I think the representative intends the letter to show he is as influenced by Catholic social justice teaching as he is by Ayn Rand’s individualist philosophy. Ryan’s basic argument: Health care (Medicare) by the federal government cannot be sustained by revenue; therefore, this guarantee must be substituted for by a partial allowance to be paid directly to companies in the name of the participants, who will then pay the difference. In other words, instead of Medicare being an entitlement that citizens receive as a right, it will be reduced to a fixed portion of premium costs. On the premise that “something is better than nothing,” Ryan argues this will save Medicare.

The key misstep, I think, is that Ryan’s letter puts quotation marks around the word “entitlement” on page 3. Grammar books indicate quotation marks qualify the meaning of a term and thus Ryan -- in Ayn Rand fashion -- disputes that health care is a right. In contrast, for the bishops, as indeed for all Catholics, health care is a right (Pacem in Terris, 11). Denying the entitlement of Medicare, therefore, risks denying the elderly their right to health care. One who has a right to vote, for instance, is entitled to a ballot that the government must provide. The government would be in violation of its responsibilities to ensure the right to vote if it denied ballots to voters claiming there isn’t enough money to pay for printing them. Likewise, if health care is a right in Catholic teaching, then complaining about the lack of revenue is not an excuse. If fulfilling government’s responsibilities to citizens requires taxation, then the taxation is called for if the government is to remain legitimate.

To bolster his case that lack of funds is an excuse to deny health care, the writer of the Ryan letter, makes two erudite citations. One is from the passage (48) in Centesimus Annus ,that warns the Social Assistance State often produces laws “depriving society of its responsibility.” Moreover, the letter invokes the principle of subsidiarity ( Quadragesimo Anno ) that if services are better provided at a local level, then centralized government should not intervene with its own programs.

The context for Medicare, however, belies these two sources. First, the context for the Social Assistance State is Eastern Europe under decades of totalitarian Communism, not the United States which pays private firms and doctors for services. Second, the reason Medicare was made law in 1965 was that there was little health insurance for the retired and elderly whose fixed income could not meet medical costs. Medicare picked up a slack that had the elderly dying of illnesses that could have been prevented or cured, but which had often gone untreated because patients couldn’t pay for care.

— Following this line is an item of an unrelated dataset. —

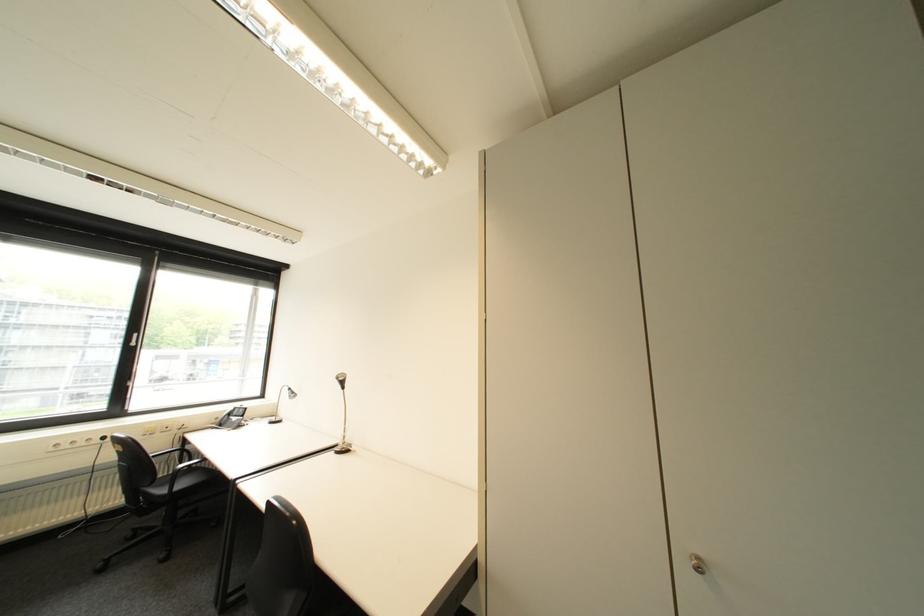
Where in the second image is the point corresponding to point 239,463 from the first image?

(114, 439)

Second, Ryan’s invitation for “personal responsibility” in paying for health care creates an unrealistic scenario where an 80-year old with Parkinson’s must get a job to pay for health care. Note as well that Ryan ignores the part of the encyclical that states personal responsibility comes only “in addition to the necessary care” from government.

The archbishop’s two page reply to his shoddy piece of theological rationalization was an exercise in polite rejection. Like a basketball point guard, he faked right then left and passed the ball to other bishops to take the shot. As pointed out in his own weekly column, Dolan did not join Ryan’s team.

These two letters suggest that whether about abortion or social justice, politicians of both left and right use Catholic teaching as a guide mostly when it serves their pre-established political goals and that the USCCB has limited arsenal for reversing its marginalization.